I'm with you. I don't understand the love for bibs. The only positive I found was that on the mountain bike sometimes you can snag the front of the crotch on the nose of the saddle when you're moving your weight around in tech sections, and this is less likely in bibs because they won't ride down. 

Otherwise, the mesh straps going up my back are hot and make me itch and the business of taking off your damn jersey to pee is just ridiculous. 

I wore bibs for a couple of years because my husband was so into them, until I finally realized I hated them.


----------



## northoceanbeach

Cant say if the bibs are worth it, i just got my first pair and i think the best think is that i feel sexy and fast. I got those fc r you like. Like others have said and especially if you are into fashion assos pioneered fashion and cycling. Check out their website, the models make you want to buy the product. And their whole line matches and goes together perfectly. They are just the most expensive but if you are looking at giordana they are the same price. Botb are also made in europe, so no chinese crap like most companies.


----------



## Drummerboy1975

I'm a dude, but feel that bibs are more of a hassle. Fat guys like them because they don't show buttcrack while riding. Pros wear them, well, because they're pros.

Down south here, I wouldn't recommend bibs, boobs yes, bibs no.


----------



## Kernyl

Most guys I know like bibs. I like them too, but the pee thing is hard. I'd like to try some of the droptail some day though.
However, my cross team ordered bibs this year, didn't have the minimums to order shorts (there's mostly guys on the team), so I got bibs too. I am going to see if I can alter them with hooks or something to make it easier to pee. I get so nervous before races sometimes I have to pee like ten times! (ok, not really ten, but you get the picture)

* * * * *

* [Requests]:
1. In the thread about cycling bibs, why did Kernyl end up with bibs?
2. List every username that appears as a post heading in the cycling bibs thread.
3. Transcribe the bibs thread from "I'm with you." to "won't ride down.".

[Extracted records]
* * * * *

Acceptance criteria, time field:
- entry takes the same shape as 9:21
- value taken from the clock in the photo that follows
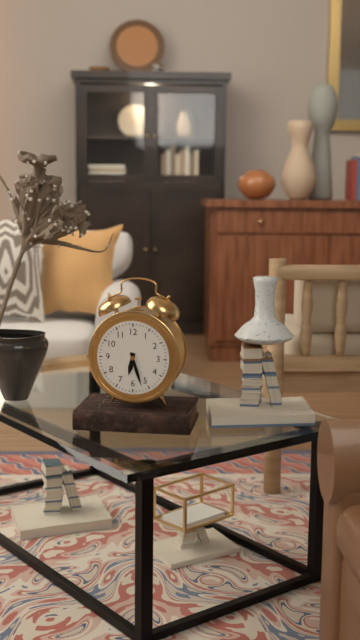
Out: 6:27
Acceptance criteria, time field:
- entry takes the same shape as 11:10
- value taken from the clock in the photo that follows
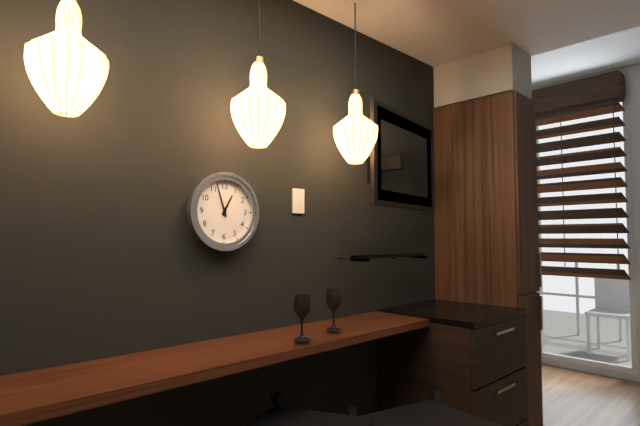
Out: 12:57
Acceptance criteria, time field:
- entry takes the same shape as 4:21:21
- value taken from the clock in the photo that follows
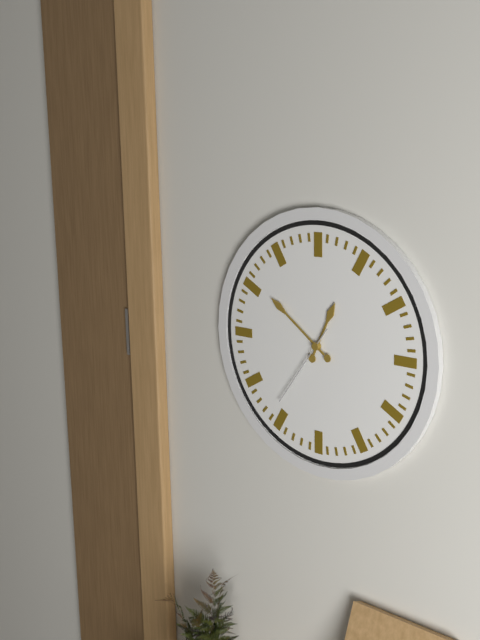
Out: 12:51:36
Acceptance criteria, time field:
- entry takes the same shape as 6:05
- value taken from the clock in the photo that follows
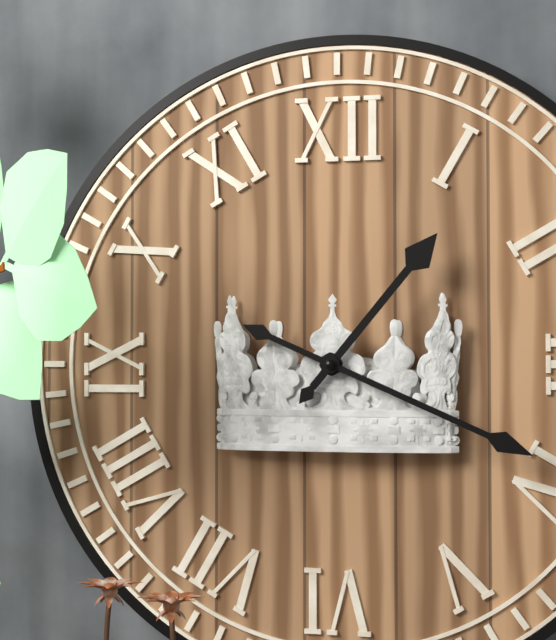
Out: 1:19
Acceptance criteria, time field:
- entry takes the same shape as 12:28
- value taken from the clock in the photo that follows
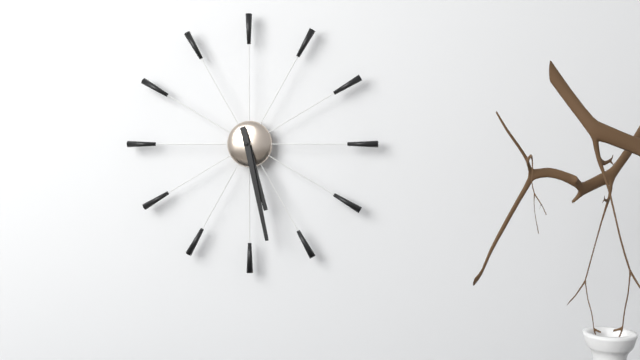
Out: 5:28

* * * * *

* [Outputs]:
1. Kernyl's cross team ordered bibs this year because it didn't have the minimums to order shorts, since the team is mostly guys.

2. northoceanbeach, Drummerboy1975, Kernyl

3.
I'm with you. I don't understand the love for bibs. The only positive I found was that on the mountain bike sometimes you can snag the front of the crotch on the nose of the saddle when you're moving your weight around in tech sections, and this is less likely in bibs because they won't ride down.